Copy the result of filtering the entries below for lines that include the string "folder".

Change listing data
-*-*-
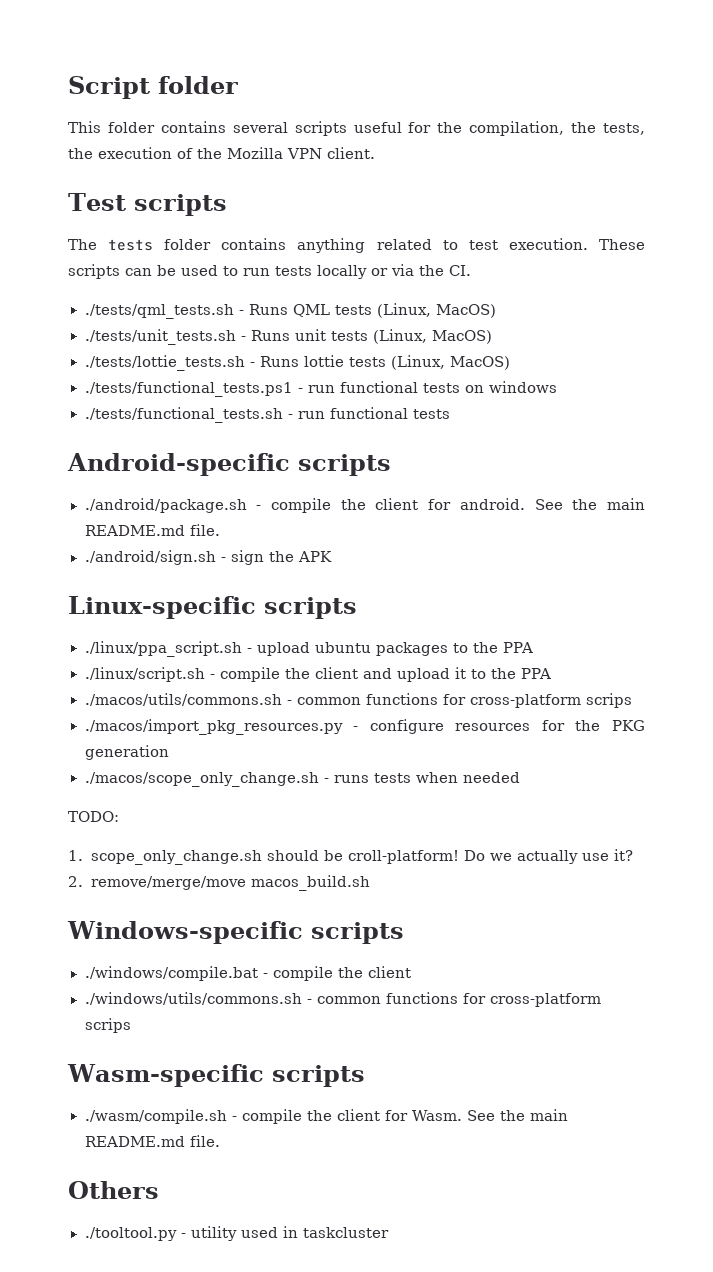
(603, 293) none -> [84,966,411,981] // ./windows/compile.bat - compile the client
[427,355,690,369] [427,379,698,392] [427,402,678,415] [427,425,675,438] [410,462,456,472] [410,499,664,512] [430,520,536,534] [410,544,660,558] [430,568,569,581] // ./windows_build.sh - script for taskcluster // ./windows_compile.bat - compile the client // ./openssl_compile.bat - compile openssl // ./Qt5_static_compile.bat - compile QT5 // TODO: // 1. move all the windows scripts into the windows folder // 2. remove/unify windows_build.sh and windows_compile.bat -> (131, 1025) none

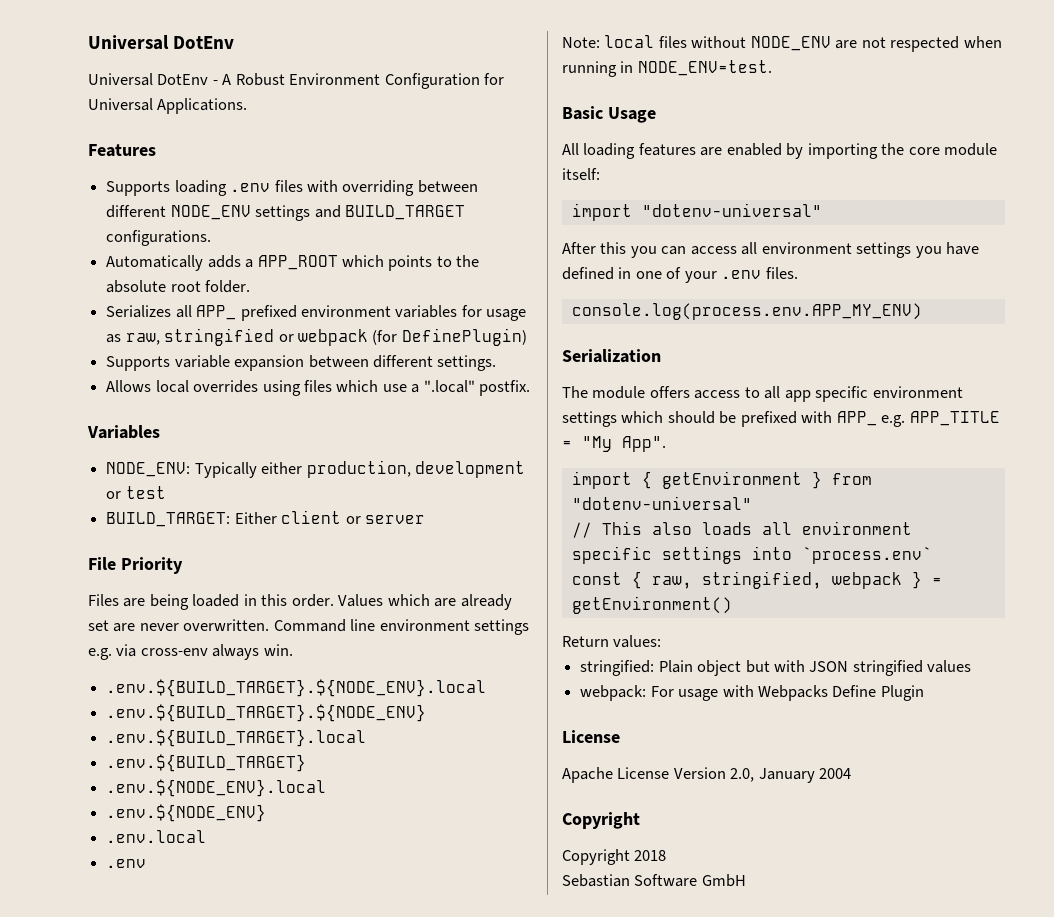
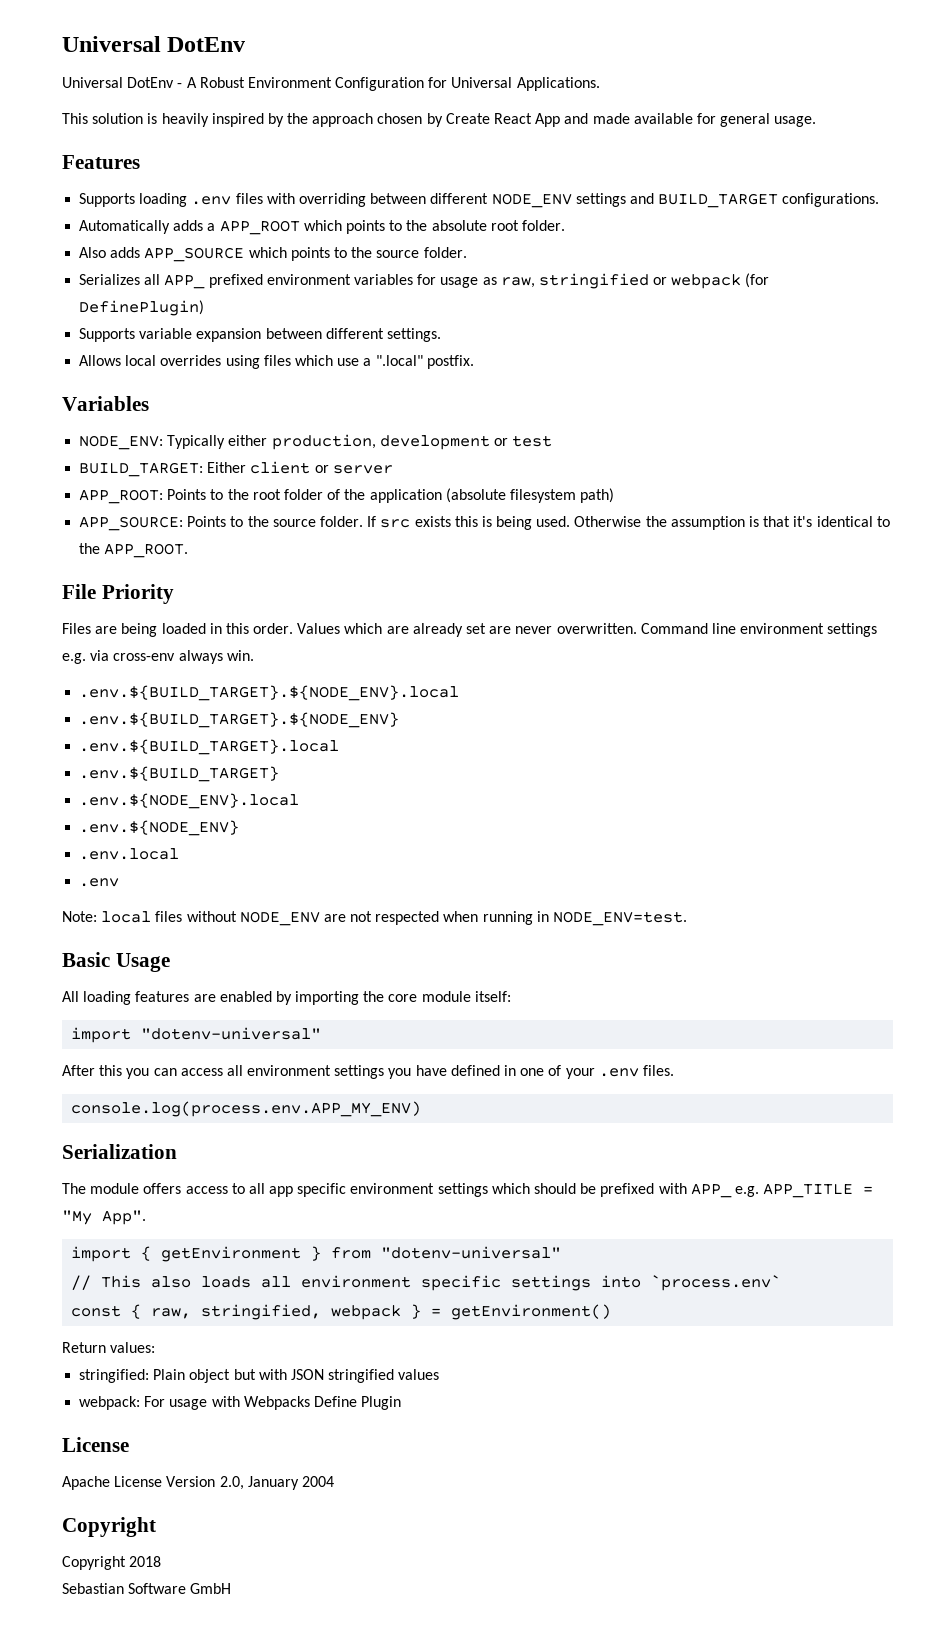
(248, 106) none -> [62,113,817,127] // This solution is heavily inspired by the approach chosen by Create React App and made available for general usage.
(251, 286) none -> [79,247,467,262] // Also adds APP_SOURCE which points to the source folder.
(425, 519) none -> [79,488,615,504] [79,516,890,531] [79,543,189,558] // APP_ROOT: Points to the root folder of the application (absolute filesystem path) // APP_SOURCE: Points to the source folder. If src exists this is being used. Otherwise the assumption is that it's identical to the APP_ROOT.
-*-*-
§ **RESPONSE TO THE EXERCISE**
[427,355,690,369] [427,379,698,392] [427,402,678,415] [427,425,675,438] [410,462,456,472] [410,499,664,512] [430,520,536,534] [410,544,660,558] [430,568,569,581] // ./windows_build.sh - script for taskcluster // ./windows_compile.bat - compile the client // ./openssl_compile.bat - compile openssl // ./Qt5_static_compile.bat - compile QT5 // TODO: // 1. move all the windows scripts into the windows folder // 2. remove/unify windows_build.sh and windows_compile.bat -> (131, 1025) none
(251, 286) none -> [79,247,467,262] // Also adds APP_SOURCE which points to the source folder.
(425, 519) none -> [79,488,615,504] [79,516,890,531] [79,543,189,558] // APP_ROOT: Points to the root folder of the application (absolute filesystem path) // APP_SOURCE: Points to the source folder. If src exists this is being used. Otherwise the assumption is that it's identical to the APP_ROOT.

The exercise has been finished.